Investing is a risk. There are no guarantees. Anyone who tells you otherwise probably has a bridge to sell you out of the back of their car.

If you have been around long enough, you have seen the stock market rise and fall, sometimes correcting quickly, being affected by war, profit-taking, poor or good economic news, geopolitical issues, and company management. Stocks can be a great place to make money, but one can also lose their shirts if not careful.

Having an investment strategy when getting into the stock market demonstrates wisdom, but is your strategy-wise? Day traders with a nice sum of expendable cash have popped up in the last decade, but many washes out sooner than later as the trading programs they purchase do little more than waste their time and money. The only surefire way to make money in the stock market is to get insider trading stock tips, and we all know where that leads.

You, the investor needs a professional financial advisor who can communicate with you, and execute a sound strategy, across the breadth of your investment portfolio. This beats going it alone. So how does one choose the right financial planner to help with stock investments and more?

Choosing a Financial Planner

Financial planners are in abundance, so what criteria should you use when looking to hire one to help you grow your money?  This can be a daunting task for most people. It is recommended that you not give your money to the person who has neither the slickest, most colorful ad, nor the most personable one. Neither of these should prohibit you from doing business with a financial planner, but they should not be the main criteria. The following should be used when hiring a financial planner.

1) Excellent Reputation – Both in their community and their industry. Perhaps a friend or a business peer who has had long-term success with one can introduce you. Referrals are important to the financial planner, and the good ones work hard to earn their excellent reputation.

2) Have They Been Disciplined? – Be bold and ask right off the bat if the regulating authorities like your state’s insurance and securities department, FINRA, and the CFP Board have had complaints lodged against them, or are under investigation.

3) Certified – Certified Financial Planners should have a CFP certificate and the credentials to prove it. This typically requires that they have earned at least a 4-year degree, as well.

4) Relationship – While they do not have to become a great friend of yours, they should be interested in getting to know you and your family to the degree that will help them understand your life and family goals, debt obligations, retirement plans, and what your investment hopes are.

5) Educate You – A solid financial planning professional will educate you on what is involved in everything they will do for you and your money, even if this takes time. They should be certain that you understand what is involved, the process, and expectations.

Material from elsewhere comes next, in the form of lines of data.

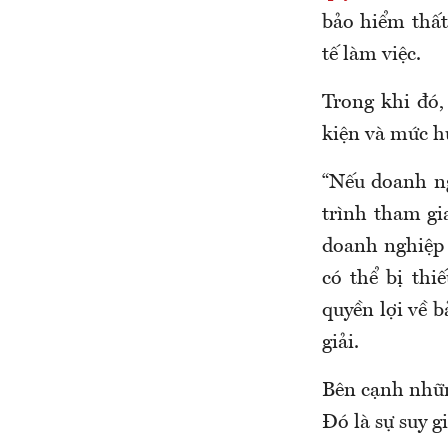
bảo hiểm thất
tế làm việc.
Trong khi đó,
kiện và mức h
“
Nếu doanh ng
trình tham gi
doanh nghiệp 
có thể bị thi
quyền lợi về 
giải.
Bên cạnh nhữn
Đó là sự suy g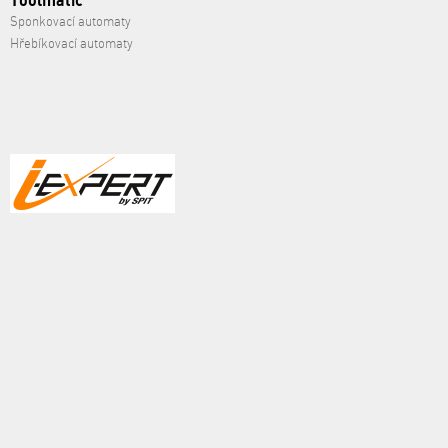
Toolmatic
Sponkovací automaty
Hřebíkovací automaty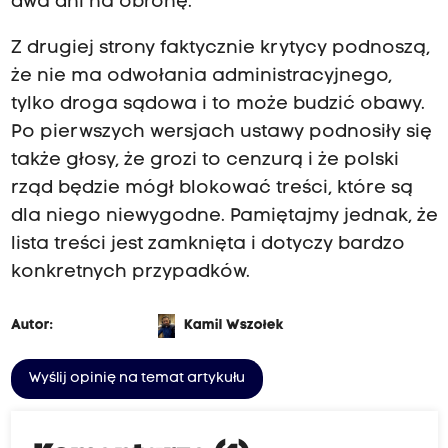
dwa dni na obronę.
Z drugiej strony faktycznie krytycy podnoszą,
że nie ma odwołania administracyjnego,
tylko droga sądowa i to może budzić obawy.
Po pierwszych wersjach ustawy podnosiły się
także głosy, że grozi to cenzurą i że polski
rząd będzie mógł blokować treści, które są
dla niego niewygodne.
Pamiętajmy jednak, że
lista treści jest zamknięta i dotyczy bardzo
konkretnych przypadków.
Autor:
Kamil Wszołek
Wyślij opinię na temat artykułu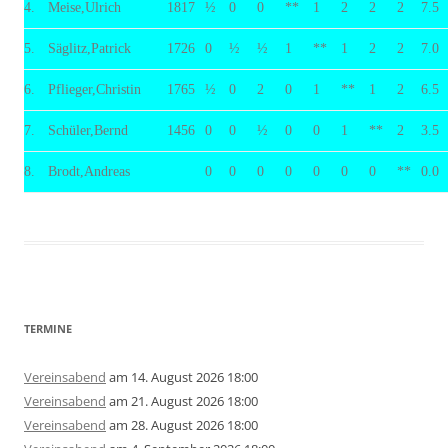
4.
Meise,Ulrich
1817
½
0
0
**
1
2
2
2
7.5
5.
Säglitz,Patrick
1726
0
½
½
1
**
1
2
2
7.0
6.
Pflieger,Christin
1765
½
0
2
0
1
**
1
2
6.5
7.
Schüler,Bernd
1456
0
0
½
0
0
1
**
2
3.5
8.
Brodt,Andreas
0
0
0
0
0
0
0
**
0.0
TERMINE
Vereinsabend
am 14. August 2026 18:00
Vereinsabend
am 21. August 2026 18:00
Vereinsabend
am 28. August 2026 18:00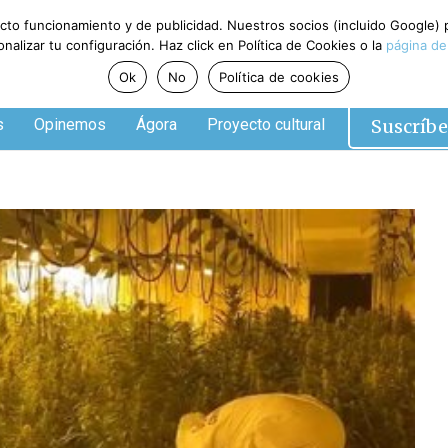
ecto funcionamiento y de publicidad. Nuestros socios (incluido Google)
alizar tu configuración. Haz click en Política de Cookies o la
página de
Ok
No
Política de cookies
Suscríbe
s
Opinemos
Ágora
Proyecto cultural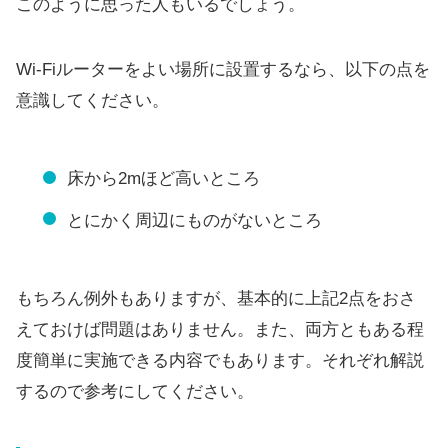
このように思った人もいるでしょう。
Wi-Fiルーターをよい場所に設置するなら、以下の点を
意識してください。
床から2mほど高いところ
とにかく周辺にものがないところ
もちろん例外もありますが、基本的に上記2点をおさ
えておけば問題はありません。また、両方ともある程
度簡単に実施できる内容でもあります。それぞれ解説
するので参考にしてください。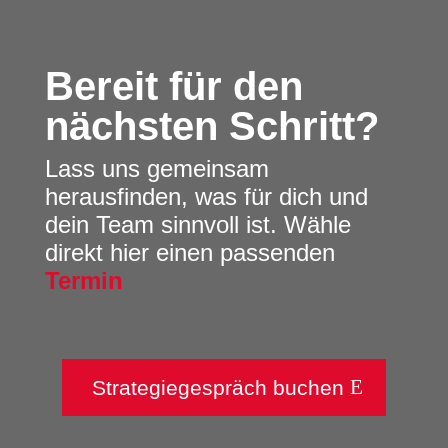
Bereit für den
nächsten Schritt?
Lass uns gemeinsam
herausfinden, was für dich und
dein Team sinnvoll ist.
Wähle
direkt hier einen
passenden
Termin
Strategiegespräch buchen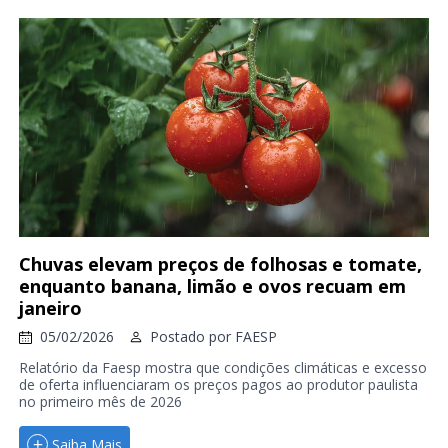
Chuvas elevam preços de folhosas e tomate,
enquanto banana, limão e ovos recuam em
janeiro
05/02/2026
Postado por
FAESP
Relatório da Faesp mostra que condições climáticas e excesso
de oferta influenciaram os preços pagos ao produtor paulista
no primeiro mês de 2026
Saiba Mais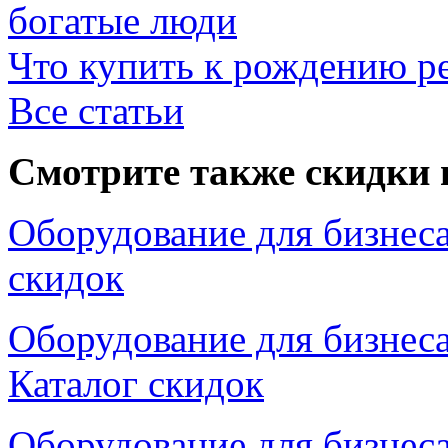
богатые люди
Что купить к рождению р
Все статьи
Смотрите также скидки 
Оборудование для бизнеса
скидок
Оборудование для бизнеса
Каталог скидок
Оборудование для бизнеса,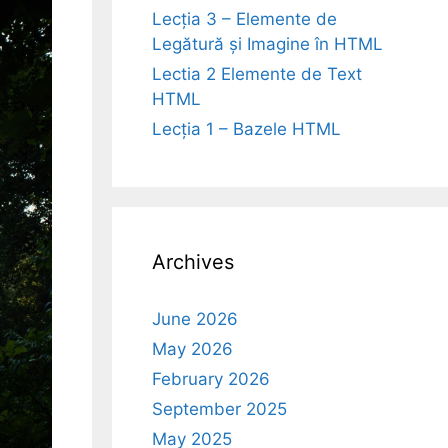
Lecția 3 – Elemente de
Legătură și Imagine în HTML
Lectia 2 Elemente de Text
HTML
Lecția 1 – Bazele HTML
Archives
June 2026
May 2026
February 2026
September 2025
May 2025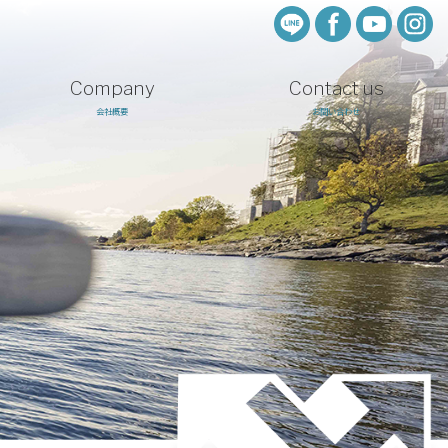
Company
Contact us
会社概要
お問い合わせ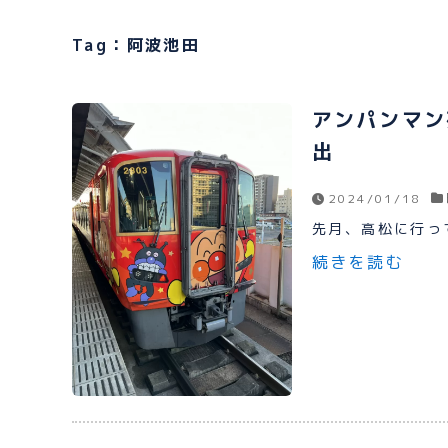
Tag：阿波池田
アンパンマン
出
2024/01/18
先月、高松に行って
続きを読む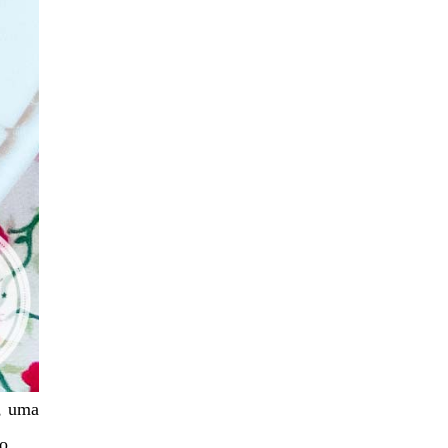
o, uma
o.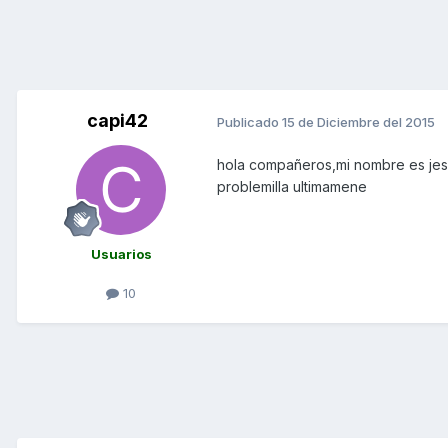
capi42
Publicado
15 de Diciembre del 2015
hola compañeros,mi nombre es jesu
problemilla ultimamene
Usuarios
10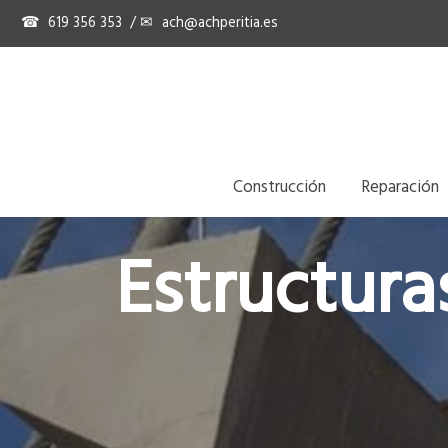
☎
619 356 353
/ ✉
ach@achperitia.es
Construcción
Reparación
Estructur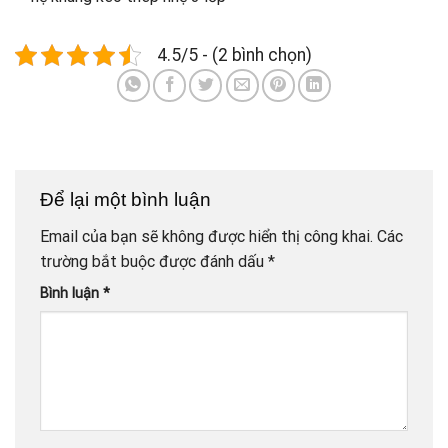
4.5/5 - (2 bình chọn)
Để lại một bình luận
Email của bạn sẽ không được hiển thị công khai.
Các
trường bắt buộc được đánh dấu
*
Bình luận
*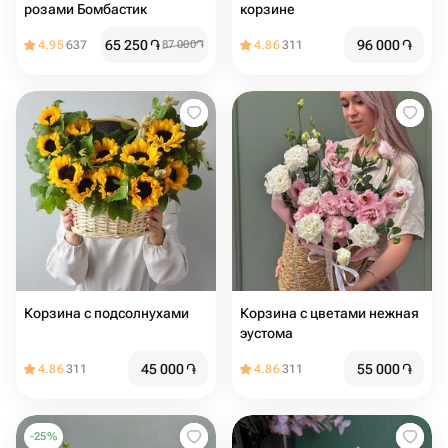
розами Бомбастик
корзине
65 250
֏
96 000
֏
4.95
637
87 000
֏
4.86
311
Корзина с подсолнухами ️
Корзина с цветами нежная
эустома
45 000
֏
55 000
֏
4.86
311
4.86
311
-
25
%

6) Honesty – Your financial planner should be upfront about the strategy they will employ on your behalf. There is no “one size fits all” when it comes to smart financial planning, so they must tailor yours uniquely. Also, when it comes to stock tips, they do not push you on a “sure thing,” but let you ultimately make the decision based on solid, verifiable information.

7) References – It never hurts to ask for references. In fact, your financial planner can be a Fort Mill financial adviser or one located in New York. Location matters little. Strong references do.

8) Experience or Track Record? – Are they brand new in the industry? If so, it should not preclude you from doing business with them as there are more than a few brilliant financial planners who are relatively new. In fact, it is better that you have a financial planner who is new with a strong track record than someone who has been around for years but burns through clients.

9) Affiliations – Who are they affiliated with? Smith Barney? LPL? This will help you understand what kind of support they get as well as tell you about the strength of the company they are united with.

10) Trust – Ultimately, you have to trust them. You must feel comfortable with them, but this should follow all of the above, and not be the criteria you use before the rest has been pursued.